B.C. tries per-patient hospital funding
The B.C. government plans to shift the province's 23 largest hospitals to a per-patient funding model that is intended to reduce surgical wait times.
Pilot projects involving patient-focused funding for hip and knee replacements, breast cancer diagnosis, spinal surgery and speedier service in emergency departments have shown the system increases efficiency, B.C. Health Minister Kevin Falcon said in announcing the plan Monday.
It changes the current system of allotting a set amount of funding for services to a system where hospitals are, in part, paid out on a per-patient basis.
'What happens in Canada right now, if we're honest with the public, is that we ration elective procedures.' —Health Minister Kevin Falcon
That means the more patients a hospital treats, the more money it will get from the province.
Falcon said that within two years, about 20 per cent of hospital funding in B.C. will involve patient-focused funding and the rest will continue under the current block payment model.
Rewarding hospitals for the work they do instead of handing them a pot of money up front is the way to go and has produced results in other countries, Falcon said.
"What happens in Canada right now, if we're honest with the public, is that we ration elective procedures," he said, adding B.C. is the only province to try what he called "patient-focused funding."
NDP says it won't work
But the legislature's opposition argued that the funding change could have the opposite effect.
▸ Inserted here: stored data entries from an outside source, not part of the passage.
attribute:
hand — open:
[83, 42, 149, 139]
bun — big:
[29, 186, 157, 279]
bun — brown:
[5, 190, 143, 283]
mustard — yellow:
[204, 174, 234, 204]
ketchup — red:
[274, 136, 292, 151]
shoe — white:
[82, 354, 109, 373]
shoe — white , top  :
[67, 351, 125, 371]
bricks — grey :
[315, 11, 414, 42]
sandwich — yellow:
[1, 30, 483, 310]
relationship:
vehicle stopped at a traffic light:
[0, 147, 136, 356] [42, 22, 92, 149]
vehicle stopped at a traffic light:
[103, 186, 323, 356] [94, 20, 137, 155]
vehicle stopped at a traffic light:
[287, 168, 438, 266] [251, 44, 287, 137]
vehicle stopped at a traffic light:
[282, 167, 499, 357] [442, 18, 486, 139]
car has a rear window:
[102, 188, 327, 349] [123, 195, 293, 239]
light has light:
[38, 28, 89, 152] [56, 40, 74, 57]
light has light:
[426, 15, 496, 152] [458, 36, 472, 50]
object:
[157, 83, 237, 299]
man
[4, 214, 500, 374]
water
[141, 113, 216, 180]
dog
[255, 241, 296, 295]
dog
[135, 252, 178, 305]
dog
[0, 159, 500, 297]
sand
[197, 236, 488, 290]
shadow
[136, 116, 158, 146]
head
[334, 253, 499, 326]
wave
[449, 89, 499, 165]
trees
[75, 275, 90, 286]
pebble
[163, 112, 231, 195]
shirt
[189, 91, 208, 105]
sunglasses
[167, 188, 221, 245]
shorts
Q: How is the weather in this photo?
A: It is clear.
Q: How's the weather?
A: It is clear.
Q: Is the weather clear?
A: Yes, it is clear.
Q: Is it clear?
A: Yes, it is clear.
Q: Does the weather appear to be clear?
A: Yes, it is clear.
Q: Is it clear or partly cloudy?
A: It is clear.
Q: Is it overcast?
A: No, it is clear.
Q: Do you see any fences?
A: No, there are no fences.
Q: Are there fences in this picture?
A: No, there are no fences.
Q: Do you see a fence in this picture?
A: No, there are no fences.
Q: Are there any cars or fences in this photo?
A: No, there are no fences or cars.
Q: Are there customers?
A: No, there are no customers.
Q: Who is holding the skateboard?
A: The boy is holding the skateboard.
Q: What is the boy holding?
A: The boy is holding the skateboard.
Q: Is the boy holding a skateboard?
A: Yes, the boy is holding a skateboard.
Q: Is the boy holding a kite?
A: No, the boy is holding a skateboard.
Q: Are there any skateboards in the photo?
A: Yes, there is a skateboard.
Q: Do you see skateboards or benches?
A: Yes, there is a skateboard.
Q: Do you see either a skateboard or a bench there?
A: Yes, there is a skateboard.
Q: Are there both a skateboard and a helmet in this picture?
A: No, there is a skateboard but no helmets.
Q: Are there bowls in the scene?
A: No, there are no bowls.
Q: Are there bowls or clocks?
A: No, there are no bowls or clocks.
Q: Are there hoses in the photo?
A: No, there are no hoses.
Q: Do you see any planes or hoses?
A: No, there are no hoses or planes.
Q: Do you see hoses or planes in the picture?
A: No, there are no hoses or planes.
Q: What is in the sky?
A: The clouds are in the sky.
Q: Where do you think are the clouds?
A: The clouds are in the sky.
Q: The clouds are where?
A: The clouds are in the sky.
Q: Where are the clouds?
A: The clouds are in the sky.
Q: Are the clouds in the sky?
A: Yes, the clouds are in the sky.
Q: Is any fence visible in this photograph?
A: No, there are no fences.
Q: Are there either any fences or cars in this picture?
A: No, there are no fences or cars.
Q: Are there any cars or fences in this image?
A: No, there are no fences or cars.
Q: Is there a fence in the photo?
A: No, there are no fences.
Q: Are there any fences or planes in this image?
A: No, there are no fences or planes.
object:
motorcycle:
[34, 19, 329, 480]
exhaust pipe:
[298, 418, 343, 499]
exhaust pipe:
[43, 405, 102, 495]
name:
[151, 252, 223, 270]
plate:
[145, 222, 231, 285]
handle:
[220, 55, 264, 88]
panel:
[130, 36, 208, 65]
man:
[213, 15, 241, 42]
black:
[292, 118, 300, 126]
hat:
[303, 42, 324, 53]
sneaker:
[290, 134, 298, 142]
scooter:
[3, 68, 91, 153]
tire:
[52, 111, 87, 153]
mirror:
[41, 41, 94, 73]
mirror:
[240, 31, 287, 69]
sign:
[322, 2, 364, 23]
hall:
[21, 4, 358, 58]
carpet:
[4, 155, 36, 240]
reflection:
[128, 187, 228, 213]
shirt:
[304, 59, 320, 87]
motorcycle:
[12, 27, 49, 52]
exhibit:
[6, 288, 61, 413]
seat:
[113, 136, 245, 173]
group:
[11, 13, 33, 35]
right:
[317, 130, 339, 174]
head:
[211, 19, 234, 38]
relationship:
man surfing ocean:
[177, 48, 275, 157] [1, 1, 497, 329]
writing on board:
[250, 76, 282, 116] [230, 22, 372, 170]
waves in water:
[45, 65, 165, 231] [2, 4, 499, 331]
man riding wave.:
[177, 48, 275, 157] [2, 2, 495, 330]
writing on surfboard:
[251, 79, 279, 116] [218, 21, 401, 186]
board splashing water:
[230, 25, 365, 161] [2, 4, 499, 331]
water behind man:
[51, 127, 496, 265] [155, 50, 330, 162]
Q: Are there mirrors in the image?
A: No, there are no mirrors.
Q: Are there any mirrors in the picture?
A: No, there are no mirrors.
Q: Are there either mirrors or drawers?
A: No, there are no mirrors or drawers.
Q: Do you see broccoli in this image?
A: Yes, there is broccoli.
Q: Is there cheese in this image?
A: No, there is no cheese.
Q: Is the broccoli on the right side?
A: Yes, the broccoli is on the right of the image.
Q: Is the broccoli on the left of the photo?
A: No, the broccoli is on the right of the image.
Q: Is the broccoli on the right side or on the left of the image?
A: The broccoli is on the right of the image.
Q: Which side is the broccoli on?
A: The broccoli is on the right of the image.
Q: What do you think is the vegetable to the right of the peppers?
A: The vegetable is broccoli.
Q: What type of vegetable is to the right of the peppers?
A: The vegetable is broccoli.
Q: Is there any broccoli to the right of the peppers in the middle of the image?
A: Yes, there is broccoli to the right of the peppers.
"It's going to increase administrative and bureaucratic costs," said NDP health critic Adrian Dix.
"It's going to divert costs from serving patients to more accountants and more bureaucracy. It's going to make healthcare spending more complicated and it's not going to address the real issues."
Dix said the province is using a flawed variation on a U.K. per-patient funding model.
The British government brought in the new payment plan while at the same time pumping new monies into the health-care system and only then did wait times decline, said Dix.
Dr. Bassam Masri, head of the surgery departments at the University of B.C. and Vancouver General Hospital, said a more efficient hip- and knee-replacement system at UBC has meant a 10-per-cent reduction in costs, allowing more surgeries to be done.
"With the same amount of money we did an extra 50 procedures a year, without going [into] overtime."